**任務要求**
(a) 下面這篇大鼠病毒雙重熒光定量PCR摘要列出了作者所屬單位，請全部寫出。
(b) 接著下面這篇大鼠病毒雙重熒光定量PCR摘要的最後一句續寫。

**所附節選**
○ ○ ○
大鼠微小病毒和細小病毒雙重熒光定量PCR檢測方法建立

孫竹筠, 蔡驍垚,, 熊 煒, 陳懿斐, 張 泉, 李澤君, 魏曉鋒, 陳鴻軍

(1.中國農業科學院上海獸醫研究所, 上海 200241; 2. 揚州大學獸醫學院, 揚州 225009;3. 上海實驗動物研究中心, 上海 201203; 4. 上海出入境檢驗檢疫局, 上海 200135）

大鼠微小病毒和細小病毒雙重熒光定量PCR檢測方法建立

孫竹筠1, 蔡驍垚1,2, 熊 煒4, 陳懿斐3, 張 泉2, 李澤君1, 魏曉鋒3, 陳鴻軍1

(1.中國農業科學院上海獸醫研究所, 上海 200241; 2. 揚州大學獸醫學院, 揚州 225009;3. 上海實驗動物研究中心, 上海 201203; 4. 上海出入境檢驗檢疫局, 上海 200135）

目的 建立快速、準確地同時檢測和鑒別大鼠細小病毒(RPV)和大鼠微小病毒(RMV)的雙重TaqMan實時熒光定量PCR方法。方法 根據 GenBank中已公布的RMV NTU1株全基因組序列(JX627317.1)，在1 705～1 808 nt處設計引物和TaqMan探針，根據RPV NTU1毒株的全基因組序列(JX827169)，在863-967nt處設計引物和TaqMan探針。以構建的質粒參考物為模板建立熒光定量PCR檢測方法，并對該鑒別檢測方法的靈敏度、穩定性和特異性進行評價; 用建立的熒光定量方法對50份臨床樣品進行檢測，并用酶聯免疫吸附試驗(ELISA)的商品試劑盒進行驗證。結果 建立的RMV和RPV的鑒別熒光定量PCR方法標準曲線的線性關系良好，R2值可達0.99，最低檢測限均為10拷貝數/μL; 應用鑒別熒光定量PCR方法和ELISA檢測試劑盒，對100份大鼠肝臟和50份血清樣品病料進行檢測，結果均為陰性。結論 建立的RMV和RPV的TaqMan實時熒光定量PCR方法具有特異、靈敏的特點，適用于RMV和RPV的臨床監測。
○ ○ ○
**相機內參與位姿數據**
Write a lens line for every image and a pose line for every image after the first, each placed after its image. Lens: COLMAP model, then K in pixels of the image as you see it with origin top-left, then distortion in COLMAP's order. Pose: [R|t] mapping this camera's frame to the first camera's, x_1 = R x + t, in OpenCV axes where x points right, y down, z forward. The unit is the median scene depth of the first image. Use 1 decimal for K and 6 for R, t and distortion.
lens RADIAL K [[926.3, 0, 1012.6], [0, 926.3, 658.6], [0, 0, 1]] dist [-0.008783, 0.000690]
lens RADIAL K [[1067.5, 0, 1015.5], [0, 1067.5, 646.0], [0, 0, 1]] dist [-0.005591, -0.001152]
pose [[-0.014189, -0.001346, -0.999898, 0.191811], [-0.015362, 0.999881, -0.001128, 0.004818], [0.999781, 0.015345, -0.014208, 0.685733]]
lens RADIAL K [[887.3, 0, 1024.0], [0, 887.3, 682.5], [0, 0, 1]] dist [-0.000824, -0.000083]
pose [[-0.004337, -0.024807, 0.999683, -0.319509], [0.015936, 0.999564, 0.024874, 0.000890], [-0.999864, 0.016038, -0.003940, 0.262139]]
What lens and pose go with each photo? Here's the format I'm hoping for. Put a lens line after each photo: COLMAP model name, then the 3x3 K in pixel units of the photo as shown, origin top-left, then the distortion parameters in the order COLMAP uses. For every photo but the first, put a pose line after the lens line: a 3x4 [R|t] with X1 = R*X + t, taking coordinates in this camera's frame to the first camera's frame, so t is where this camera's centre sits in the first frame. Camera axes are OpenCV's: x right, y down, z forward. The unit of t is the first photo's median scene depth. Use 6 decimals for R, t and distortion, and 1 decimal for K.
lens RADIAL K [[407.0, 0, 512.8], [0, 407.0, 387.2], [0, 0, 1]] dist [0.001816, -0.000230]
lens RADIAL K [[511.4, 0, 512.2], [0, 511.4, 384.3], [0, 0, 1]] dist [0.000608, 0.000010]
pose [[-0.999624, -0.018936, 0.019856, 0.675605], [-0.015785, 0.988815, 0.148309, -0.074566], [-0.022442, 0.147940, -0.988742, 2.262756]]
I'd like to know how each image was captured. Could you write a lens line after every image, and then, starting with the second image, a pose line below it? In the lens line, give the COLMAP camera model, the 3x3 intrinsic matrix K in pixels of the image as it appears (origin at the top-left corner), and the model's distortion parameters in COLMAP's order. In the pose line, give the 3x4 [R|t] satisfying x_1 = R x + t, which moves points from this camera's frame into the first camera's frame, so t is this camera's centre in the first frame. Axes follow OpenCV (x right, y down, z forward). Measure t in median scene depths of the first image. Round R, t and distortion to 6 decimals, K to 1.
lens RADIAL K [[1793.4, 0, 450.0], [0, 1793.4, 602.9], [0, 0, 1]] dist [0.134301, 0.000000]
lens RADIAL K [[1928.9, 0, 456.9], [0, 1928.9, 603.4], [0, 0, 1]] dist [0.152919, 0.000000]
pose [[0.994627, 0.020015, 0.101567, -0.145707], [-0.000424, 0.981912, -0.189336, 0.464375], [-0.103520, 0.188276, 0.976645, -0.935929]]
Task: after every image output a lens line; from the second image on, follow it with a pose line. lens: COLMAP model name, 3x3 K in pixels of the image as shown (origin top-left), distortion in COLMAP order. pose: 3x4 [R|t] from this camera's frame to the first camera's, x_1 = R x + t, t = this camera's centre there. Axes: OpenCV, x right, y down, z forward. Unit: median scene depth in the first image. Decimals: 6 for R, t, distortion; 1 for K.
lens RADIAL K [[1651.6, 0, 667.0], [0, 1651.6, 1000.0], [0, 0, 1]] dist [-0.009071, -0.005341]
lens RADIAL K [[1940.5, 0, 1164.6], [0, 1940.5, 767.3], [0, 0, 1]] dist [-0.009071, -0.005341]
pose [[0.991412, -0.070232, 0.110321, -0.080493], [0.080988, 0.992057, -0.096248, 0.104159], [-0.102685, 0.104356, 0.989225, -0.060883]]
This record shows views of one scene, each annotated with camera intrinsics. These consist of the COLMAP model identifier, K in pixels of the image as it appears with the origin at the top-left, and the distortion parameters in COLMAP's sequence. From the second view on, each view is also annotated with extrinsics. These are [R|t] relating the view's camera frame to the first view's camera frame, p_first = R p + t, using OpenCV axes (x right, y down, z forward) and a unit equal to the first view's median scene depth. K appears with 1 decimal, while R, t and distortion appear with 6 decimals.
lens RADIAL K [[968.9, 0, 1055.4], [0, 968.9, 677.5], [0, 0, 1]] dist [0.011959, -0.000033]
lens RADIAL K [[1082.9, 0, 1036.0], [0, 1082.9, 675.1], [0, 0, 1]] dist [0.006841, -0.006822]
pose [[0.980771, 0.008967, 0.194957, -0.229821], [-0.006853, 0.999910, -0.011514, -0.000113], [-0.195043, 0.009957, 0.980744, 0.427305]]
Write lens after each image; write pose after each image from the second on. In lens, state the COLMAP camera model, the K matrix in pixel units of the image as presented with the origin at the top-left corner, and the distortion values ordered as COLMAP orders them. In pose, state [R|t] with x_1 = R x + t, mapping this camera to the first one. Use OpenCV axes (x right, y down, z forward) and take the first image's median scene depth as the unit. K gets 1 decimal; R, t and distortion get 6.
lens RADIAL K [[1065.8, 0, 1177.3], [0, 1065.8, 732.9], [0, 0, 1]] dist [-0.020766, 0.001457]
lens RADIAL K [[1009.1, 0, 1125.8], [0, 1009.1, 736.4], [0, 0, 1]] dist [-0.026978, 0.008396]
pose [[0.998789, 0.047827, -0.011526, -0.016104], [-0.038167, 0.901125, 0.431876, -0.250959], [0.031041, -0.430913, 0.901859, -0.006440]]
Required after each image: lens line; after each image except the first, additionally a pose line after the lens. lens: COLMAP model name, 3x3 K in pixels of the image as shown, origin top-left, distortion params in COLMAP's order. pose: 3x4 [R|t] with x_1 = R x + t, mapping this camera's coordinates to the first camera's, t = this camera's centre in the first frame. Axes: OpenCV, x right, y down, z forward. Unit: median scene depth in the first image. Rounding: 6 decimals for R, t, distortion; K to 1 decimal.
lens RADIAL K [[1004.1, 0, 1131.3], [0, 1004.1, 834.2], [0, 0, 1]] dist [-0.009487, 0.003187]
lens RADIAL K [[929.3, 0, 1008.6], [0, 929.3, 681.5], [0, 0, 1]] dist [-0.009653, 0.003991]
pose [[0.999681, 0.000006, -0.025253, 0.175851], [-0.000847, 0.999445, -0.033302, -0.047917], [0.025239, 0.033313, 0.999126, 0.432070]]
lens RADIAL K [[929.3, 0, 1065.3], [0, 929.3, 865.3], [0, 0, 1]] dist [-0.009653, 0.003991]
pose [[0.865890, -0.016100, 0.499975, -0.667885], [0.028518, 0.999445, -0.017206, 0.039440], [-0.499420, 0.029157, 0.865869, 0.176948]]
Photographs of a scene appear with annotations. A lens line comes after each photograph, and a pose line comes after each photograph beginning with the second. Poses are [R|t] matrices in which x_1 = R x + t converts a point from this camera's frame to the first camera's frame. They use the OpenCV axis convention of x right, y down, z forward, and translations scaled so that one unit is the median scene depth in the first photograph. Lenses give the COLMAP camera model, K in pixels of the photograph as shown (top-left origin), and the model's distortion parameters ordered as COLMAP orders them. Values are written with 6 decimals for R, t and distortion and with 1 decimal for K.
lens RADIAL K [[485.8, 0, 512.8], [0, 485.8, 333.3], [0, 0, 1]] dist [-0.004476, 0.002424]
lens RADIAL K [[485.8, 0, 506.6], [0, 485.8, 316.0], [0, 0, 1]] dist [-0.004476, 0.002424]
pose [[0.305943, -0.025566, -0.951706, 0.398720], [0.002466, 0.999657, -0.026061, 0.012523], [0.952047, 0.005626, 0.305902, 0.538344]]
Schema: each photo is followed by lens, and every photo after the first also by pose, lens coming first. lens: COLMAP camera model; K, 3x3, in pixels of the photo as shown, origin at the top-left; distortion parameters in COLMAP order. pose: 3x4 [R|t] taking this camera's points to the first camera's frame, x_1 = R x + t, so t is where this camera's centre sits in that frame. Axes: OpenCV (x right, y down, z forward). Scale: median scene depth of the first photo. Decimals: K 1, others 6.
○ ○ ○
**參考答案**
(a) 中國農業科學院上海獸醫研究所；揚州大學獸醫學院；上海實驗動物研究中心；上海出入境檢驗檢疫局

(b)
大鼠微小病毒(RMV); 大鼠細小病毒(RPV); TaqMan探針; 熒光定量PCR

大鼠細小病毒(RPV)和大鼠微小病毒(RMV)是大鼠細小病毒(Parvovirus)中的兩株常見病毒株，具有細小病毒的典型特征，為無囊膜單股線狀DNA病毒，RPV和RMV感染表現出的臨床癥狀相似，所以需要通過雙重FQ-PCR技術同時檢測和鑒別這兩個病原體[1]。

在動物實驗中一旦使用細小病毒感染的大鼠，會嚴重影響實驗數據的準確性，特別是在涉及免疫學、器官移植、以及腫瘤學研究的動物實驗[2,3]。細小病毒能夠改變免疫應答反應，導致肝細胞壞死，影響神經系統、淋巴系統、消化系統、造血系統和生殖系統。成年大鼠感染大多無臨床癥狀，細小病毒還可污染腫瘤移植物和細胞系，對實驗研究產生嚴重干擾。細小病毒抵抗力強，在環境中長期保持傳染性，感染動物排毒時間長，一旦感染便難以根除，一直是健康監測的重點。

隨著我國實驗動物工作的法制化和規范化管理水平的提高，實驗動物生產和使用單位對實驗動物質量要求也越來越提高，開始加強對實驗動物健康的全面監測。RPV中，H-1和KRV已經被列入國家標準SPF級大鼠要求必須檢測項目，而Charles River Laboratories (CRL)公司把RPV、RMV、NS-1和RTV均列為檢測項目。在國內，有報道[4]已證實存在RPV和RMV感染大鼠情況。然而，這兩種病毒感染卻缺乏靈敏特異的分子生物學檢測方法。本研究擬建立TaqMan探針熒光定量PCR方法，以鑒別診斷RPV和RMV。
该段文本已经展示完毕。